With those goals in mind, I will briefly outline NTU’s thoughts on the immediate pending legislation.

  • HB 418: Broadly speaking, NTU supports the goals of HB 418. The legislation would create a mandatory 401(k) defined contribution plan for state legislators. NTU applauds proposals to institute defined contribution plans. This legislation would also help curb past abuses seen in the pension system where legislators qualified for defined benefit pensions with annual payments exceeding $250,000. Our reservation is that it only applies to a very small group of state employees.
  • HB 551: NTU supports transitioning all new employees to defined contribution plans. While HB 551 takes a small step toward this goal by creating a new optional 401(k) -style pension for new PSERS hires, membership should be mandatory.
  • HB 552: Similarly to HB 551, HB 552 creates an optional defined contribution plan for new SERS hires.
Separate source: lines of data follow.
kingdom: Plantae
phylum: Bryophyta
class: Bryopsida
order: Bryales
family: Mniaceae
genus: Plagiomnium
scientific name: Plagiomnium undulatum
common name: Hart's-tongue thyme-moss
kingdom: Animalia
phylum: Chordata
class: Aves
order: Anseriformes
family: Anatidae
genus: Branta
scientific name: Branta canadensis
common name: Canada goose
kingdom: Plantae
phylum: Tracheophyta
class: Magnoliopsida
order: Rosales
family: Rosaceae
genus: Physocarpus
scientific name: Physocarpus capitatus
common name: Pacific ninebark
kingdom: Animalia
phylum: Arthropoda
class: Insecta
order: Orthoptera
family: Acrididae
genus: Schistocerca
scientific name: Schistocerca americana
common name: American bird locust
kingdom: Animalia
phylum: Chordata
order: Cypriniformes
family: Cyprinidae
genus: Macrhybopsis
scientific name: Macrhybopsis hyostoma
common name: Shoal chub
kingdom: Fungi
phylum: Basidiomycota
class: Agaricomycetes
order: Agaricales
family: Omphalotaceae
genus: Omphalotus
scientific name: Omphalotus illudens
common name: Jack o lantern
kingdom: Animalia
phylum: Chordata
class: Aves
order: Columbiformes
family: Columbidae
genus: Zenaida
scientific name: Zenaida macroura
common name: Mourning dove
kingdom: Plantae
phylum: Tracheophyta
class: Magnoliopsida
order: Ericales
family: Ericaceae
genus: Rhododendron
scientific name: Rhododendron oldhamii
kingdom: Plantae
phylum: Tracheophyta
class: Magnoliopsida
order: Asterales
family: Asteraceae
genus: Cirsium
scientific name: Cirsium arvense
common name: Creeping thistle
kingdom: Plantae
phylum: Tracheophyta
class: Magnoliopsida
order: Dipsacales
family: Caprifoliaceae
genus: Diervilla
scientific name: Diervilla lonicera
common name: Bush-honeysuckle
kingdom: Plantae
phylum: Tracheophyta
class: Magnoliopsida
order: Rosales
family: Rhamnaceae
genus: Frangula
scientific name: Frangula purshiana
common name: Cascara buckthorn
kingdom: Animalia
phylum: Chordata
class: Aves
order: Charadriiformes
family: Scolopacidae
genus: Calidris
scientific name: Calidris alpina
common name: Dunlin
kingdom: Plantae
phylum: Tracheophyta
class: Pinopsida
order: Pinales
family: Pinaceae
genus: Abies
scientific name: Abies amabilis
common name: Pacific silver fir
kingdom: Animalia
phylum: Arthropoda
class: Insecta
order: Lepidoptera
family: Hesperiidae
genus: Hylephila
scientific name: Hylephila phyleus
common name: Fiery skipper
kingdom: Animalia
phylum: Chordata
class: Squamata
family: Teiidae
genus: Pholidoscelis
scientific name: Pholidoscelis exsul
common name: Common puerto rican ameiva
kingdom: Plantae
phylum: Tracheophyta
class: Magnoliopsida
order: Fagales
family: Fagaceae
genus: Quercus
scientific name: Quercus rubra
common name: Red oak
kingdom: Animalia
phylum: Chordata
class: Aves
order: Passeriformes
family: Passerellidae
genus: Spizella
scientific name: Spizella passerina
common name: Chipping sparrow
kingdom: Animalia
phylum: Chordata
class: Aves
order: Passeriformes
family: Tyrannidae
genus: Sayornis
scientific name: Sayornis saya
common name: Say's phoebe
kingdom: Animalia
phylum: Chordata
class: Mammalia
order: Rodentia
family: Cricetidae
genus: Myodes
Unfortunately, as the plan is voluntary, it is unlikely to attract the necessary enrollment to yield significant savings to the state. Such plans need to be obligatory, for the sake of taxpayers as well as the long-term retirement security of government employees in the Commonwealth.
  • HB 1676: NTU does not support HB 1676. This legislation would create a new “cash balance” scheme that would function much in the way the current defined benefit plans do. While potentially cheaper than the current system, HB 1676 contains many of the same failings plaguing SERS.
  • HB 1677: NTU’s concerns about HB 1677 are similar to those surrounding HB 1676. Both bills effectively create the equivalent of mere ledger entries for each employee’s benefits, rather than tackle the underlying issues of long-term plan solvency or provide true individual ownership of retirement assets to every worker.
  • HB 2200: HB 2200 is an improvement over HB 418 in that it would require all legislative branch employees, not just elected Members of the General Assembly, to participate in a defined contribution plan.

 

V. Conclusion

Chairman Metcalfe and Members of the Committee, Pennsylvania’s taxpayers are grateful for your willingness to explore government retirement issues. NTU and its Members are likewise grateful for the forum you have provided for my remarks today. This will no doubt continue to be an important debate moving forward. I stand ready to answer any questions you may have.